Chaos: the state of confusion or disorder.
Also the state of my life.
I can’t remember the exact time when I went from having everything under control to the time that I didn’t. I assume that it was a gradual thing. It wasn’t the result of circumstance change or any trauma. It just crept up on me. Then it stuck around.
If I am honest, sometimes I don’t mind. Sometimes I will happily embrace it. There probably isn’t a parent out there who can honestly say that their life is never chaotic. That at some point in each week, probably even each day, where all order is abandoned, chaos ensues and then calm is restored. That is pretty much the life cycle of a day with a 3 year old in my experience. This is totally manageable though ( though it sometimes doesn’t feel it at the time!) and it passes and sometimes it is fun and sometimes it is a relief from the ordinary daily grind.
But on an emotional, more personal level. The state of chaos doesn’t seem to be as short and concentrated. Rather once it is in residence, it is incredibly difficult to evict. I think it is the result of trying to be too many different things. The effort it takes to make all of these separate can cause your mind to become completely jumbled. It’s easy to become confused about which bits fit where and, let’s face it, life rarely fits nicely and compactly into separate pre-defined spaces. However hard we try to make it.
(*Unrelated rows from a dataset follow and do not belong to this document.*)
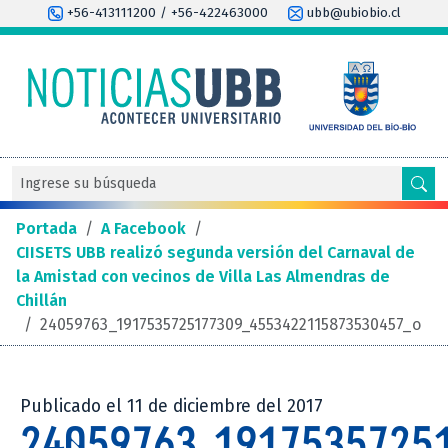
+56-413111200 / +56-422463000
ubb@ubiobio.cl
Portada
/
A Facebook
/
CIISETS UBB realizó segunda versión del Carnaval de
la Amistad con vecinos de Villa Las Almendras de
Chillán
/
24059763_1917535725177309_4553422115873530457_o
Publicado el 11 de diciembre del 2017
24059763_1917535725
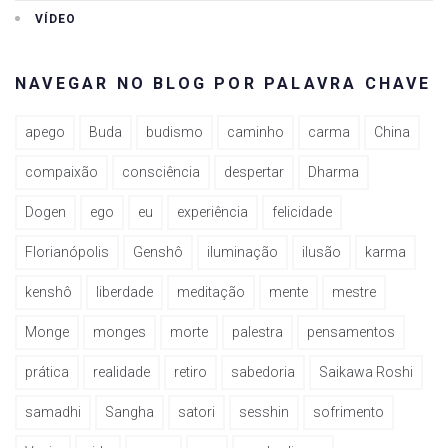
VÍDEO
NAVEGAR NO BLOG POR PALAVRA CHAVE
apego
Buda
budismo
caminho
carma
China
compaixão
consciência
despertar
Dharma
Dogen
ego
eu
experiência
felicidade
Florianópolis
Genshô
iluminação
ilusão
karma
kenshô
liberdade
meditação
mente
mestre
Monge
monges
morte
palestra
pensamentos
prática
realidade
retiro
sabedoria
Saikawa Roshi
samadhi
Sangha
satori
sesshin
sofrimento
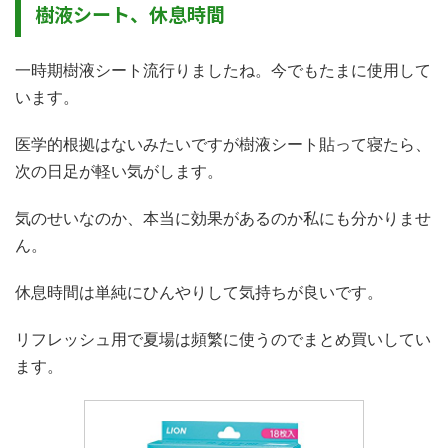
樹液シート、休息時間
一時期樹液シート流行りましたね。今でもたまに使用して
います。
医学的根拠はないみたいですが樹液シート貼って寝たら、
次の日足が軽い気がします。
気のせいなのか、本当に効果があるのか私にも分かりませ
ん。
休息時間は単純にひんやりして気持ちが良いです。
リフレッシュ用で夏場は頻繁に使うのでまとめ買いしてい
ます。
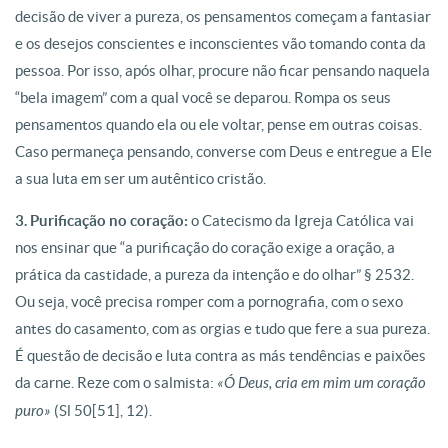
decisão de viver a pureza, os pensamentos começam a fantasiar
e os desejos conscientes e inconscientes vão tomando conta da
pessoa. Por isso, após olhar, procure não ficar pensando naquela
“bela imagem” com a qual você se deparou. Rompa os seus
pensamentos quando ela ou ele voltar, pense em outras coisas.
Caso permaneça pensando, converse com Deus e entregue a Ele
a sua luta em ser um autêntico cristão.
3. Purificação no coração:
o Catecismo da Igreja Católica vai
nos ensinar que “a purificação do coração exige a oração, a
prática da castidade, a pureza da intenção e do olhar” § 2532.
Ou seja, você precisa romper com a pornografia, com o sexo
antes do casamento, com as orgias e tudo que fere a sua pureza.
É questão de decisão e luta contra as más tendências e paixões
da carne. Reze com o salmista:
«Ó Deus, cria em mim um coração
puro»
(Sl 50[51], 12).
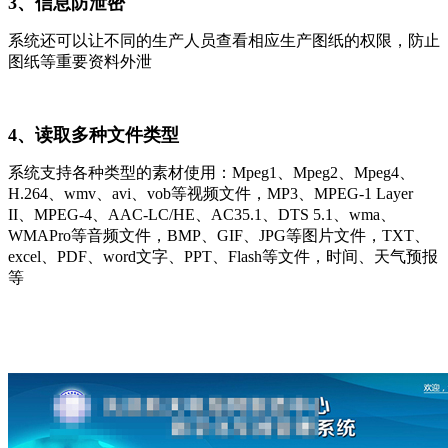
3、
信息防泄密
系统还可以让不同的生产人员查看相应生产图纸的权限，防止
图纸等重要资料外泄
4、
读取多种文件类型
系统支持各种类型的素材使用：
Mpeg1
、
Mpeg2
、
Mpeg4
、
H.264
、
wmv
、
avi
、
vob
等视频文件，
MP3
、
MPEG-1 Layer
II
、
MPEG-4
、
AAC-LC/HE
、
AC35.1
、
DTS 5.1
、
wma
、
WMAPro
等音频文件，
BMP
、
GIF
、
JPG
等图片文件，
TXT
、
excel
、
PDF
、
word
文字、
PPT
、
Flash
等文件，时间、天气预报
等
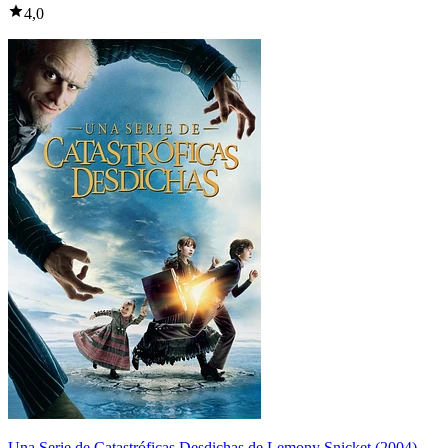
4,0
Una Serie de Catastróficas Desdichas de Lemony Snicket (2004)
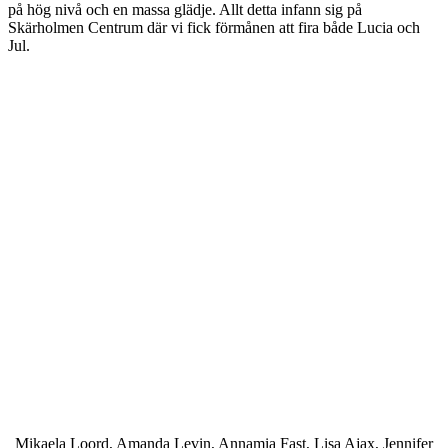
på hög nivå och en massa glädje. Allt detta infann sig på
Skärholmen Centrum där vi fick förmånen att fira både Lucia och
Jul.
Mikaela Loord, Amanda Levin, Annamia Fast, Lisa Ajax, Jennifer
I look at the people around me and I see calm and order and then I wonder, what do they see when they look at me? do they see the chaos that I experience, or, like I do them, do they see a composed version? Am I actually experiencing the ‘normal’ amount of chaos but I am overthinking it?? Am I ( as I can tend to do) making it more of an issues in my mind than it should be? Am I, as usual, setting myself up to fail because of my unrealistic expectations of myself?
I just need like, a two week holiday from real life. To work it all out and to organise it all. But even if I had the time I very much doubt I would even know where to start.